◆ **MATERIAL FOR THIS EXERCISE**:
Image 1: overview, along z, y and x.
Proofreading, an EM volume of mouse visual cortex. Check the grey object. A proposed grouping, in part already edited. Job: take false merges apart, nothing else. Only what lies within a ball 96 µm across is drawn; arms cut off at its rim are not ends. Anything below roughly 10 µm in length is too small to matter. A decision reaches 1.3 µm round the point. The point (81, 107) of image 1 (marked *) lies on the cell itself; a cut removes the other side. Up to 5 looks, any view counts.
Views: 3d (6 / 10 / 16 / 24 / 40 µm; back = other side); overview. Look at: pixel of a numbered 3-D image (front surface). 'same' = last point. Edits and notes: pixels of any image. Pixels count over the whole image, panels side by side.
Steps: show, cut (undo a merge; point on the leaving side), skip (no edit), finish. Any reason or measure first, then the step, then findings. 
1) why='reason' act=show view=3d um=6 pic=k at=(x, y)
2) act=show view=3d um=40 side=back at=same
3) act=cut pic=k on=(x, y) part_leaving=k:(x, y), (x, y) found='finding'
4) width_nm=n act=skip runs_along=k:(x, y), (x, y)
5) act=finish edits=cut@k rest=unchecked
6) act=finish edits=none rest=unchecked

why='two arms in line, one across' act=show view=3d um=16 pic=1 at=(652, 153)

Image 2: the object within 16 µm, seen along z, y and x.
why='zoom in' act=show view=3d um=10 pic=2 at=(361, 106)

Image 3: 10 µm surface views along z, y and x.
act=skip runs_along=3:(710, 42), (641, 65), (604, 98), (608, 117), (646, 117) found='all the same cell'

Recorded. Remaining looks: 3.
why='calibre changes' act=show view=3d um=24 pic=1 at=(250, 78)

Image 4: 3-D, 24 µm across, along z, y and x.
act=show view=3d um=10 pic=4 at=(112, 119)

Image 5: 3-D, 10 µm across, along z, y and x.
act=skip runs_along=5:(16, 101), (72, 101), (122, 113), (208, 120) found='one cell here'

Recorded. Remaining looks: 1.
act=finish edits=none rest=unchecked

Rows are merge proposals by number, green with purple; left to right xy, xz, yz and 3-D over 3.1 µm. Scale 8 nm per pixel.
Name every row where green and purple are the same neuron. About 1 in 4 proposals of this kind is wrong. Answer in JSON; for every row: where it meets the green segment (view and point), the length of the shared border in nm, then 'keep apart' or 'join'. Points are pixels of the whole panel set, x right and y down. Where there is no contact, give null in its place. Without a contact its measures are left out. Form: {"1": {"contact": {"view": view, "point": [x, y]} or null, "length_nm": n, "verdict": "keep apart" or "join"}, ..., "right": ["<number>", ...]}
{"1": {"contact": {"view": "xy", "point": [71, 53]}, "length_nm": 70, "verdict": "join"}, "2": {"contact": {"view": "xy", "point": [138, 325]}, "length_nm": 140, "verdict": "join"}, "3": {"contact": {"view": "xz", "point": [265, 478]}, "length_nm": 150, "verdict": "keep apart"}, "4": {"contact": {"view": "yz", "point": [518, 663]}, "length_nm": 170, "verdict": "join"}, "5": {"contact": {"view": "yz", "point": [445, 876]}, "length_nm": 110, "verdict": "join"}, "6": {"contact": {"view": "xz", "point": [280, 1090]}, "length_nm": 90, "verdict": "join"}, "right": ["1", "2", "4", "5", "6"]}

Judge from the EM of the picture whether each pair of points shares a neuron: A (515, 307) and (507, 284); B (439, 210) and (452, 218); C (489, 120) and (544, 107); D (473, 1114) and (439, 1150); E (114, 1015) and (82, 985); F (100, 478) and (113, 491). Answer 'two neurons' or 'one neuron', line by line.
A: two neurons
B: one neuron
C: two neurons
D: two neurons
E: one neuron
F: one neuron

◆ **TASK TO CARRY OUT**: If a line in the records contains the string "reason", copy it out.

◆ **OUTPUT**:
Steps: show, cut (undo a merge; point on the leaving side), skip (no edit), finish. Any reason or measure first, then the step, then findings. 
1) why='reason' act=show view=3d um=6 pic=k at=(x, y)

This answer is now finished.